To Make the Vanilla Cream Cheese:

  • In the bowl of a food processor fitted with steel blade combine the room temperature cream cheese, sugar, egg yolk, gourmet vanilla extract bean paste and a pinch of salt until it forms a smooth mixture. Save the egg white to brush
  • over the crust just before baking.

To Make Galette

  • Preheat oven to 400 F degrees.
  • Cur the pears in half through the stem end. Thinly slice off the cores and any seeds.
  • Thinly slice the pear vertically, stopping about ½ inch from the stem so the pear slices stay attached at the stem end. Set aside.
  • Cut black berries into rounds. Set aside.
  • Lightly flour a clean work surface. Take the dough out of the refrigerator and roll it into a 14-16-inch circle. The dough may seem a little stiff soften as you work it and it warms up. Keep your work surface dusted with flour as you roll the dough to keep it from sticking.
  • Butter a large baking sheet. Transfer the rolled dough onto the buttered baking sheet (you can either roll or fold the dough to transfer without ripping). Spread the vanilla cream cheese mixture over the center of the circle, leaving about
  • 2-inches of bare dough around the outside edge. Fan the pears in a decorative pattern on top of the vanilla cream cheese, cutting the pear halves in half vertically if necessary, to make them fit. Sprinkle blackberry rounds over pears. Fold the edges of the dough up and over the filling, forming loose pleats all around the edge and leaving the center open.
  • Whisk remaining egg white and using a pastry brush, brush the edges of the galette with this egg wash.
  • Melt remaining tablespoon of butter. Brush melted butter over pears and blackberries.
  • Sprinkle galette crust and fruit topping with tablespoon of brown sugar.
  • Bake the galette until the pears are tender when pierced with a knife and the crust is golden brown, 50 to 55 minutes. Transfer to a wire rack to cool.
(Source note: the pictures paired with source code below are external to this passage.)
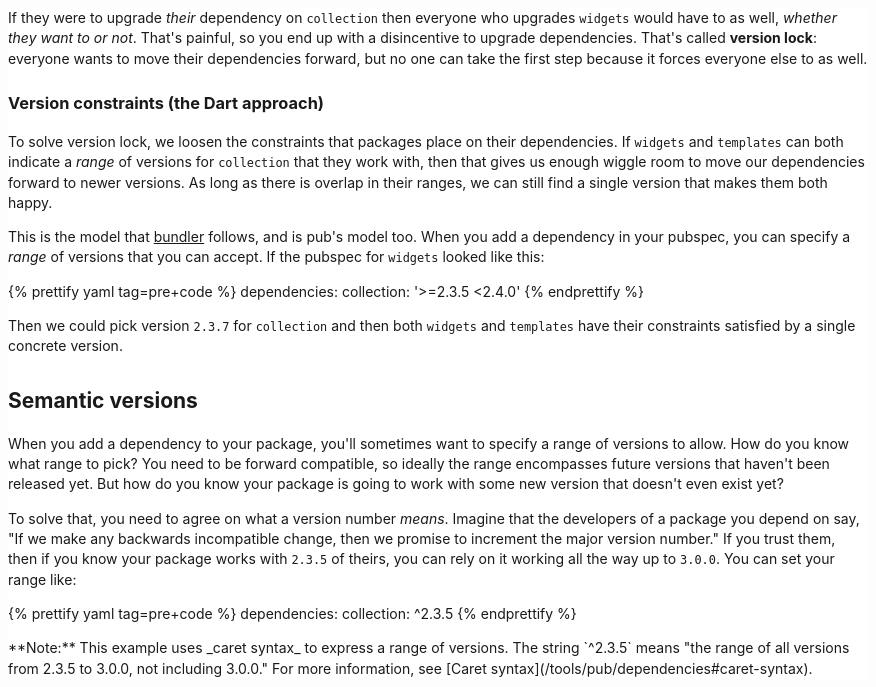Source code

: If they were to upgrade _their_ dependency on `collection` then everyone who
upgrades `widgets` would have to as well, _whether they want to or not_.
That's painful, so you end up with a disincentive to upgrade dependencies.
That's called **version lock**:
everyone wants to move their dependencies forward,
but no one can take the first step because it forces everyone else to as well.

### Version constraints (the Dart approach)

To solve version lock, we loosen the constraints that packages place on their
dependencies. If `widgets` and `templates` can both indicate a _range_ of
versions for `collection` that they work with, then that gives us enough
wiggle room to move our dependencies forward to newer versions. As long as there
is overlap in their ranges, we can still find a single version that makes them
both happy.

This is the model that [bundler](https://gembundler.com/) follows,
and is pub's model too. When you add a dependency in your pubspec,
you can specify a _range_ of versions that you can accept.
If the pubspec for `widgets` looked like this:

{% prettify yaml tag=pre+code %}
dependencies:
  collection: '>=2.3.5 <2.4.0'
{% endprettify %}

Then we could pick version `2.3.7` for `collection` and then both `widgets`
and `templates` have their constraints satisfied by a single concrete version.

## Semantic versions

When you add a dependency to your package, you'll sometimes want to specify a
range of versions to allow. How do you know what range to pick? You need to be
forward compatible, so ideally the range encompasses future versions that
haven't been released yet. But how do you know your package is going to work
with some new version that doesn't even exist yet?

To solve that, you need to agree on what a version number _means_.
Imagine that the developers of a package you depend on say,
"If we make any backwards incompatible change,
then we promise to increment the major version number."
If you trust them, then if you know your package works with `2.3.5` of theirs,
you can rely on it working all the way up to `3.0.0`.
You can set your range like:

{% prettify yaml tag=pre+code %}
dependencies:
  collection: ^2.3.5
{% endprettify %}

<aside class="alert alert-info" markdown="1">
**Note:**
This example uses _caret syntax_ to express a range of versions.
The string `^2.3.5` means "the range of all versions from 2.3.5
to 3.0.0, not including 3.0.0." For more information, see
[Caret syntax](/tools/pub/dependencies#caret-syntax).
</aside>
  • Letting the dough rest is non-negotiable.
  • For tender rather than mushy pears, use varieties such as bosc, Seckel or slightly unripe anjus.
  • For best, creamiest results, remember to let your cream cheese come to room temperature before whipping.
  • Leftover galette will keep up to 3 days in the fridge and is great for breakfast!